START Passage
Object Representation

Every object has four key properties:

int x = 42;

// 1. Type: int
// 2. Size: sizeof(x) = 4 bytes (typical)
// 3. Address: &x = 0x7fff1234 (example)
// 4. Value: x = 42
// 5. Lifetime: Until scope ends (stack) or delete (heap)

Memory Alignment

Objects must be aligned to boundaries for CPU efficiency.

struct Example {
char c; // 1 byte, offset 0
// 3 bytes padding
int i; // 4 bytes, offset 4 (aligned to 4)
char c2; // 1 byte, offset 8
// 3 bytes padding
}; // Total: 12 bytes (not 6!)

sizeof(Example); // 12 bytes
alignof(Example); // 4 (from int)

Alignment requirements:

  • char: 1-byte
  • short: 2-byte
  • int: 4-byte
  • double: 8-byte
  • Pointers: 4 or 8 bytes (platform-dependent)
END Passage
Rewrite the memory alignment passage from "Objects must be" to "(aligned to 4)", renaming "padding" to "filler" wherever it occurs.
START Information shown
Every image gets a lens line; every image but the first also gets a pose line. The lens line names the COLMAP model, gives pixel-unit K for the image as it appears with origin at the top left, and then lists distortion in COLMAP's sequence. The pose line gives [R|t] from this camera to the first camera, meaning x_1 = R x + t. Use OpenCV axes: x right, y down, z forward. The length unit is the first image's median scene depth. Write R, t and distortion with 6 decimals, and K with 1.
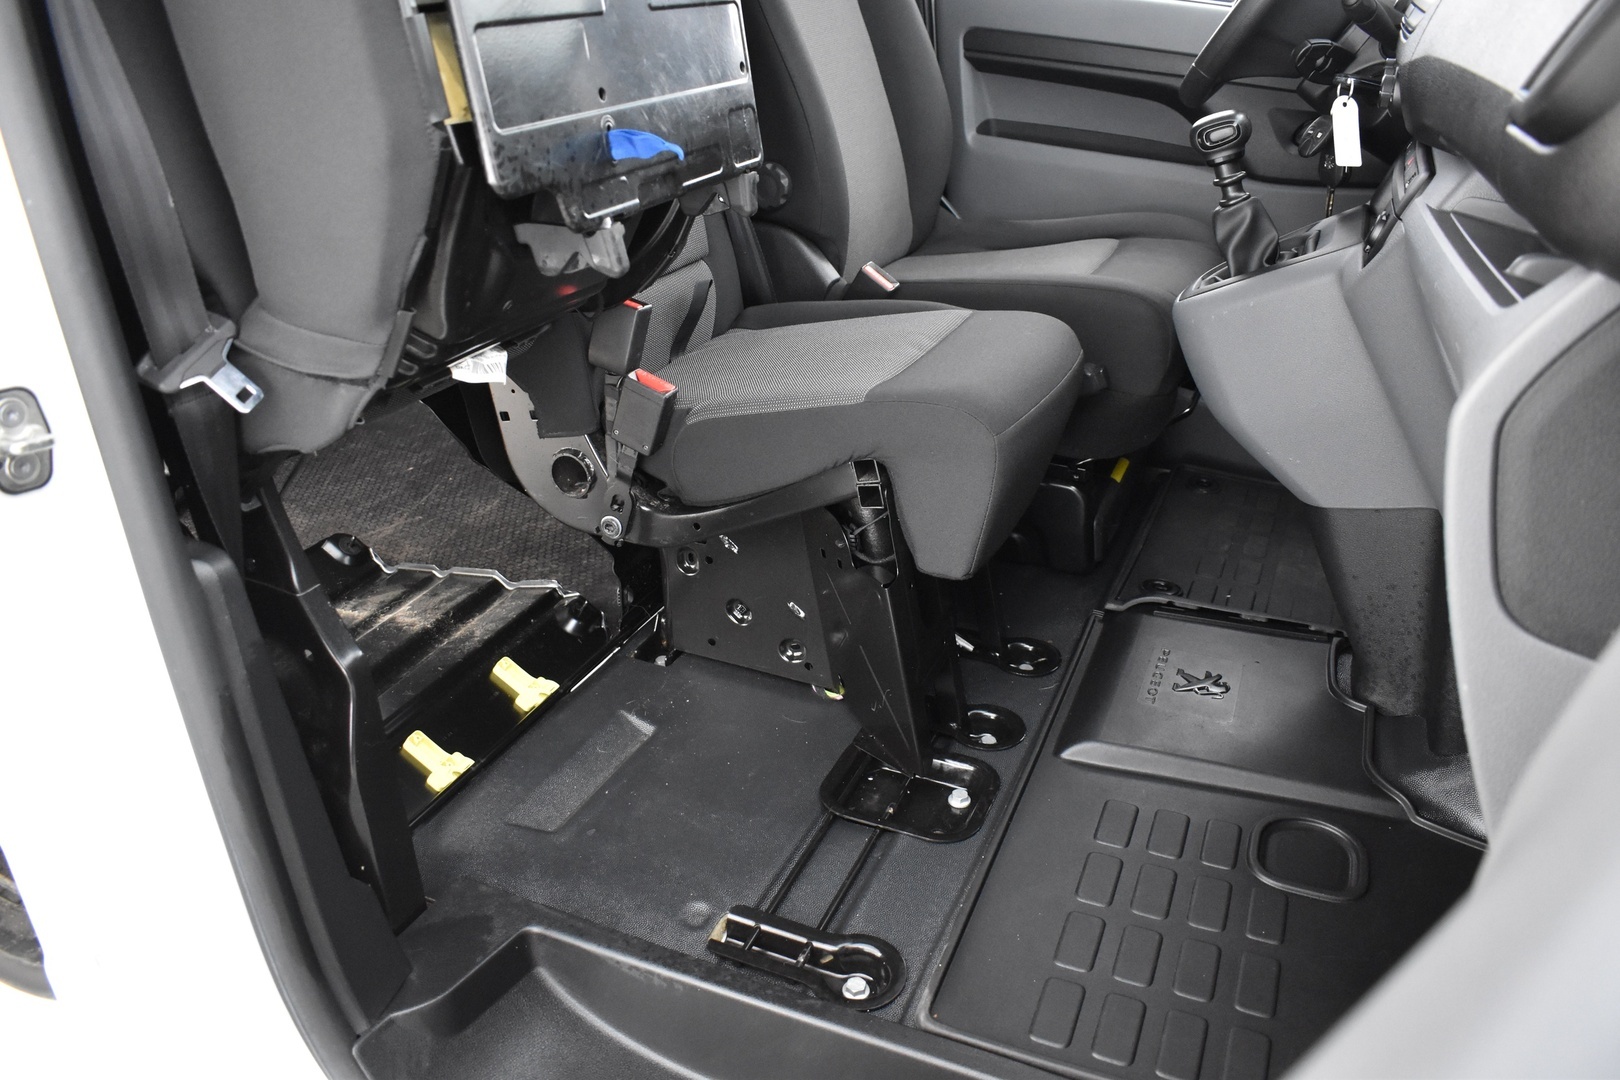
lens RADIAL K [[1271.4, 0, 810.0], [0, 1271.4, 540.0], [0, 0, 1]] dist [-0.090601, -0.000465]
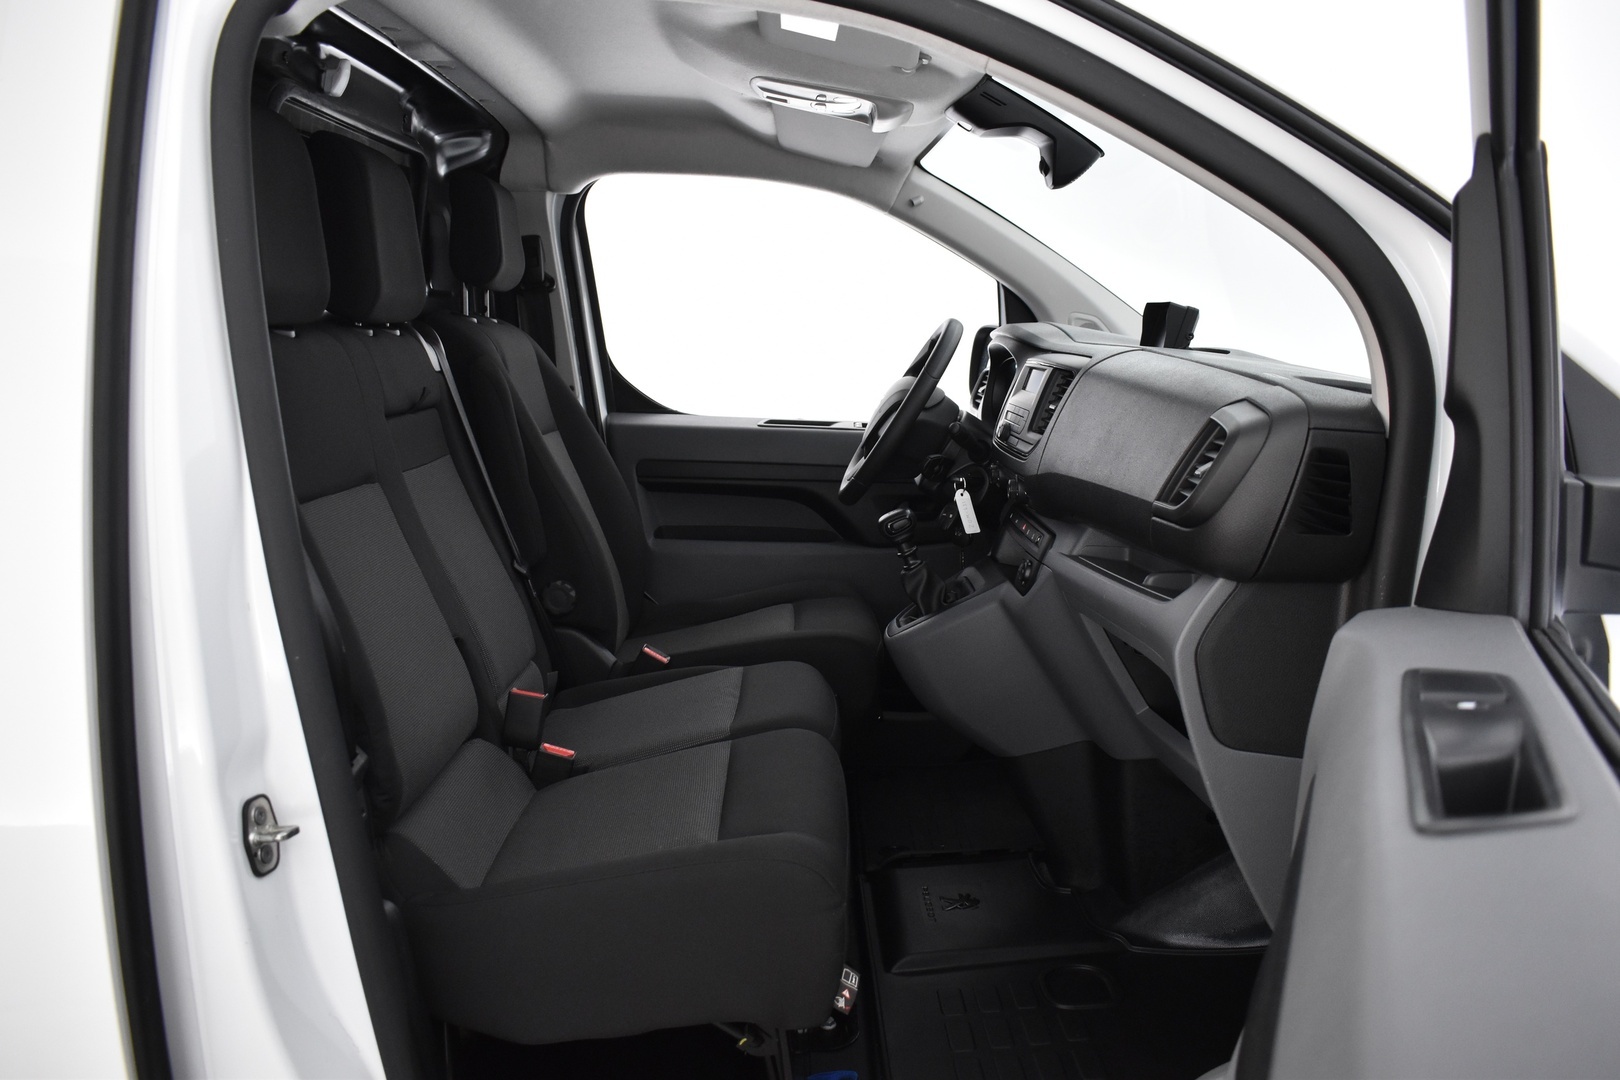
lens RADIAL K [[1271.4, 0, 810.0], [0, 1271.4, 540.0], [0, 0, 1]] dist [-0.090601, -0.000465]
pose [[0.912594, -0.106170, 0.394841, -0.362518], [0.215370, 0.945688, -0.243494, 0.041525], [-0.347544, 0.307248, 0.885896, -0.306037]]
END Information shown
→ Written reply
Objects must be aligned to boundaries for CPU efficiency.

struct Example {
char c; // 1 byte, offset 0
// 3 bytes filler
int i; // 4 bytes, offset 4 (aligned to 4)